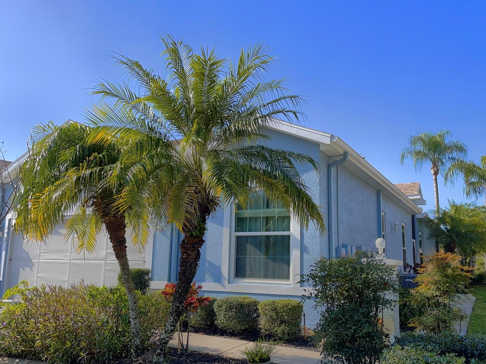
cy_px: 200
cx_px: 260
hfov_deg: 61.6
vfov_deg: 48.1
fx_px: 407
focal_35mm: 29
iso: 32
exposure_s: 1/3300
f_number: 1.6
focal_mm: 4.2
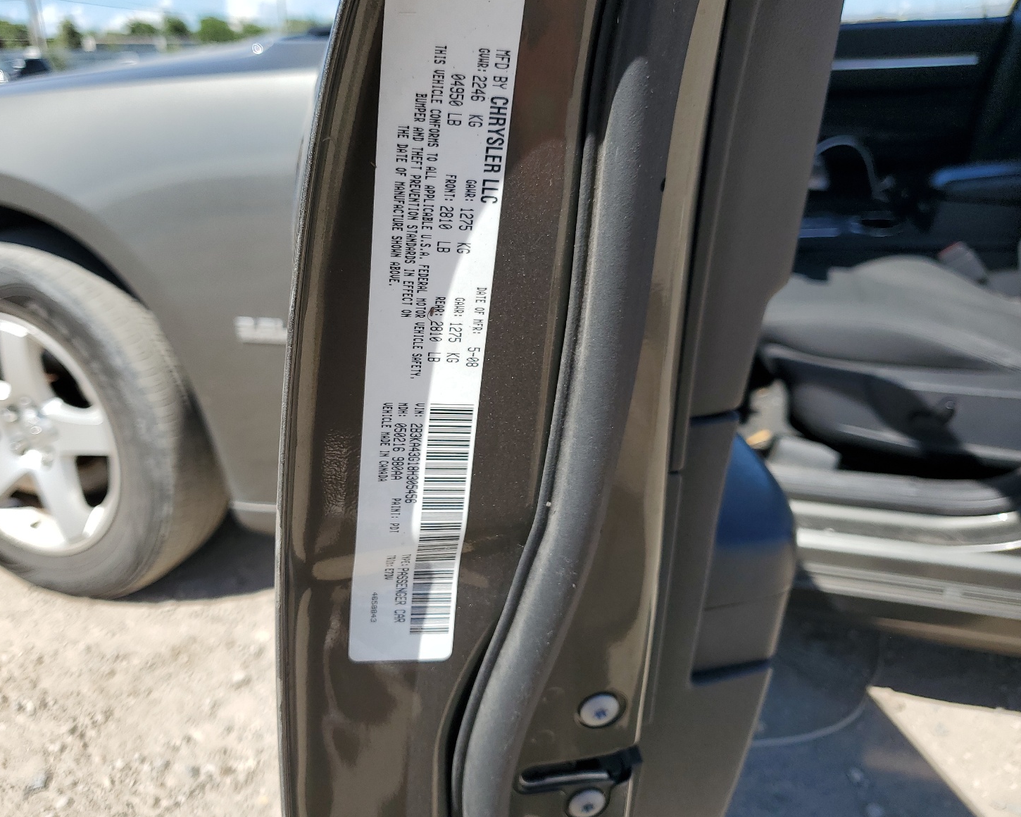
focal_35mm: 28
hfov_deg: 62.1
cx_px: 468
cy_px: 397
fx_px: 846
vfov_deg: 51.5
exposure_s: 1/2000
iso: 50
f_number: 1.5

┄┄┄┄┄┄

• Activity
Return every line above word for word, minus images.

• Your solution
cy_px: 200
cx_px: 260
hfov_deg: 61.6
vfov_deg: 48.1
fx_px: 407
focal_35mm: 29
iso: 32
exposure_s: 1/3300
f_number: 1.6
focal_mm: 4.2
focal_35mm: 28
hfov_deg: 62.1
cx_px: 468
cy_px: 397
fx_px: 846
vfov_deg: 51.5
exposure_s: 1/2000
iso: 50
f_number: 1.5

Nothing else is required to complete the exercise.